The last night in November – it’s true
the dead were dancing with the fairies. The dead – and the fairies – love
music and wine, not the chill cold earth which is
where they must return in the Black Month; rain, it
may seep up your legs and creep into your liver. Normal,
but not pleasant. Place an oatmeal poultice on your feet – there is
no need to wash. Is that a weasel rattling behind your bed? Coax it
with a dish of fresh suet. It’s easily tamed. They are a more serious
threat after heavy rain. At Christmas it will turn dark yellow – it is
their ritual. Any wish you make will be granted in the magic hour. When is it?

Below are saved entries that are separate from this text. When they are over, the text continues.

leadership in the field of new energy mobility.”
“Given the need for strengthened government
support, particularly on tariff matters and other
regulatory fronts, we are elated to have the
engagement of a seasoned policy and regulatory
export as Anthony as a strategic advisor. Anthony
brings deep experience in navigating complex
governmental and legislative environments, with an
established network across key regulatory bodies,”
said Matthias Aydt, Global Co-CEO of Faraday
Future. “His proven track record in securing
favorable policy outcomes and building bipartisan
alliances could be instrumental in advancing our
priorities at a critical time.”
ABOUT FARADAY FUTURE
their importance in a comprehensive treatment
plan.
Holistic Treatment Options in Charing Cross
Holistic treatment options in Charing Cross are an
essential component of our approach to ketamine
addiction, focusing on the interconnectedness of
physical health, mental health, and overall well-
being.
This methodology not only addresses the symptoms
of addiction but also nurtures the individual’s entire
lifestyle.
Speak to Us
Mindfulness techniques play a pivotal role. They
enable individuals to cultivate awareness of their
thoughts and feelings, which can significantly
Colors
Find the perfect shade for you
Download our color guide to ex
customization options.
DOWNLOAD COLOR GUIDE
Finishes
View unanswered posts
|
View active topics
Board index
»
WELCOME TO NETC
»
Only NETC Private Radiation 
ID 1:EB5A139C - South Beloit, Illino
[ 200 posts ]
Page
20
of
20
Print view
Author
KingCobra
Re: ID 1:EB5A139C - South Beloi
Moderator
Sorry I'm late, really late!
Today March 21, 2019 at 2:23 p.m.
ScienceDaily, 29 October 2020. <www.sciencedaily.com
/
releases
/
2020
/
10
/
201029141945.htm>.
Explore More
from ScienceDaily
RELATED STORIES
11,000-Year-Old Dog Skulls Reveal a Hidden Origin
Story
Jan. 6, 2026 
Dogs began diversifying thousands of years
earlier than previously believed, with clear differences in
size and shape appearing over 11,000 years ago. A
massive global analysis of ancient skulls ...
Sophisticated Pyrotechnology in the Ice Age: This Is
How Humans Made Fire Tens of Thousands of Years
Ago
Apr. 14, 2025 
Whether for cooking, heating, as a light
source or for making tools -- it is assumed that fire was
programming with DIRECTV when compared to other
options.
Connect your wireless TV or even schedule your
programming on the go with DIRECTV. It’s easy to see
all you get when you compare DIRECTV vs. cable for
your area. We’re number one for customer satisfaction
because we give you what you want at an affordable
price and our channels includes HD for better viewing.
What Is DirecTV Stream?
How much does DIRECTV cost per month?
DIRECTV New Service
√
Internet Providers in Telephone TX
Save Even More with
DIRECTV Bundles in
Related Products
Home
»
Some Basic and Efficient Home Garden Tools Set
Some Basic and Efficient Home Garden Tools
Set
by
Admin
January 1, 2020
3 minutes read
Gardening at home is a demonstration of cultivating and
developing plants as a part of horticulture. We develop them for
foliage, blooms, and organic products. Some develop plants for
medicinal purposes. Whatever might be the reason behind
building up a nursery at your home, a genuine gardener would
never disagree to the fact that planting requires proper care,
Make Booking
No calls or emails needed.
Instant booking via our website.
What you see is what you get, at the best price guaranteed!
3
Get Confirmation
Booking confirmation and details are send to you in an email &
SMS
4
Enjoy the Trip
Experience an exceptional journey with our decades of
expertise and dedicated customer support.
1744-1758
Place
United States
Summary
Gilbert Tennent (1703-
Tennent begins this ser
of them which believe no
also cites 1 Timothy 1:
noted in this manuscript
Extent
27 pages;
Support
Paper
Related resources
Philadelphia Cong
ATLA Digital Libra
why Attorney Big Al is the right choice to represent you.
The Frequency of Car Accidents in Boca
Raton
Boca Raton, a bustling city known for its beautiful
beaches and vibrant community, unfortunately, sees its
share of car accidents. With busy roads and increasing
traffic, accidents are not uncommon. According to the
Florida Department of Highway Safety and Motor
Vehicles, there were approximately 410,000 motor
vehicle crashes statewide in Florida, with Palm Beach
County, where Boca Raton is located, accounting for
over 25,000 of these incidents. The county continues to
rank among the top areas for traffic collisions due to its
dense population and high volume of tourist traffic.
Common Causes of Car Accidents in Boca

No-one can tell. Meanwhile, golden butter, for practical
reasons, should be given in a new-made dish – say what
you like in the spell – to actually win your love it does
need to be offered in the presence of a mill, a stream, and the
tree on which you have already carved his or her name. The world
is wilder this season – such a dirty stormy night. Get
the ducks out of the nettles. Bitter is the wind like a fierce warrior
it tosses the ocean’s white hair. Be faithful like the two
eagles guarding the old king’s grave. People
speak of demons walking out of the sea, demons who
brandish fiery clubs and drop fire into the water. They exist
because we have been frightened all year. We shrink down in
our houses, avoid the rough, sharp wind. A woman or a
man must bed down on a pallet in a stall with their cattle. The world
is wilder but there are the unstung ducks and weasels with their miracle of
yellow. The Devil may steer the plough, and toads may pull it in their
harnesses but they are months behind while you are ahead, gladly on your own.

 

Pam Thompson is a writer, educator and reviewer based in Leicester.  Her works include include The Japan Quiz(Redbeck Press, 2009) and Show Date and Time (Smith|Doorstop, 2006). Pam’s collection, Strange Fashion, was published by Pindrop Press in 2017. She is a Hawthornden Fellow.